Often, I wonder where the blue is in these “blue-ribbon committees” that make recommendations on various aspects of local governments.
I refer specifically to two Kansas City committees — whose members were appointed by Mayor Sly James — that recently submitted recommendations to the City Council on different subjects.
They were the Police Governance Committee and the City Charter Review Commission.
Let’s take them one a take them separately…
Police Governance Committee
On a 13-12 vote, the governance committee recommended to the City Council that the Kansas City Police Department stay under state control, instead of coming under the mayor and council.
State control — where the governor names several commissioners, who, along with the mayor, comprise the Board of Police Commissioners — is a vestige of the days of crooked government under the Pendergast regime.
St. Louis was in the same state, so to speak, until Missouri voters last year approved a change to local control.
Kansas City now has the distinction of being the only city in the state where the governor has more power over a local police department than the locally elected mayor and city council.
How can this be?
Darryl Forte seems to be a good police chief, but shouldn’t the chief be hired and fired by the mayor and council, not an appointed board controlled by the governor?
As long as we have good chiefs, the damage should be minimal, but God forbid if we got a chief who flatly refused to cooperate with the mayor and council. It’s a recipe for potential chaos.
About that vote last night…Dave Helling’s front-page story in today’s Kansas City Star said that five commission members were absent. An editorial posted on the kansascity.com website today said four members did not vote. And in an email tonight, Yael Abouhalkah of The Star told me the city today corrected the record, saying four of 29 potential voters were absent.

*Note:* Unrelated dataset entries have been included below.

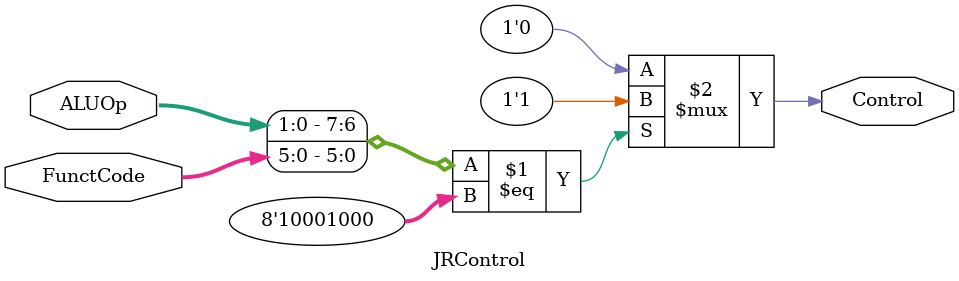
<source format=v>
`timescale 1ns / 1ps


module JRControl(Control, ALUOp, FunctCode);
input [1:0] ALUOp;
input [5:0] FunctCode;
output Control;

assign Control = ({ALUOp,FunctCode} == 8'b10001000) ? 1'b1 : 1'b0;
endmodule

</source>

Hard to fathom, isn’t it? You’ve got an issue that’s decided by one vote, and four members miss the meeting?
I’ve got a call in to Jason Hodges in James’ office to try to find out who was on the committee (see comments), how the vote broke down and who was absent.
God knows you can’t get that kind of important detail from The Star. It dishes out the bare minimum on its government coverage. (As far as I can tell, The Star never published the names of the members of either the governance or charter review committees.)
The tattered-ribb…I mean blue-ribbon…committee does not have the last word on this. The City Council could vote to seek local control. But that wouldn’t end the matter: The Missouri General Assembly would make the call, short of a statewide initiative petition, which isn’t likely.
That means a bunch of rural legislators who have no use for Kansas City and St. Louis — and generally want to keep the cities under their thumbs as much as possible — would have the final say.
I think I’m gonna cry.
Kansas City Charter Review Commission
This commission, appointed by Mayor James, last week recommended that the City Council should have 12 people elected solely in districts, instead of the current system of six council members elected in districts and six elected city-wide.
The recommendation to change is utter balderdash: Only the mayor, the 13th member of the council, would be truly focused on the good of the entire city. Every other member would be going around — heads down, blinders on — trying to pick up crumbs of pie, instead of making sure the pie was baked properly and that it would appeal to a broad majority.
The charter panel also made two other recommendations:
1) Give the mayor the power to fire the city manager without needing the concurrence of six of the 12 other council members.
2) Move the city’s election dates from February and March to April and June. (The primary election would come first and then the general election.)
Both of those recommendations make sense. How or why a commission majority came up with the 12-districts plan is beyond me.
Fortunately, those recommendations also will go to the City Council, which will decide which, if any, recommendations to put on an election ballot.
I urge you to call or email your council members (the one in-district and the one elected at large) and tell them to drop the notion of changing the City Council make-up.
There is nothing to be gained from a chopped-up, hydra-headed council.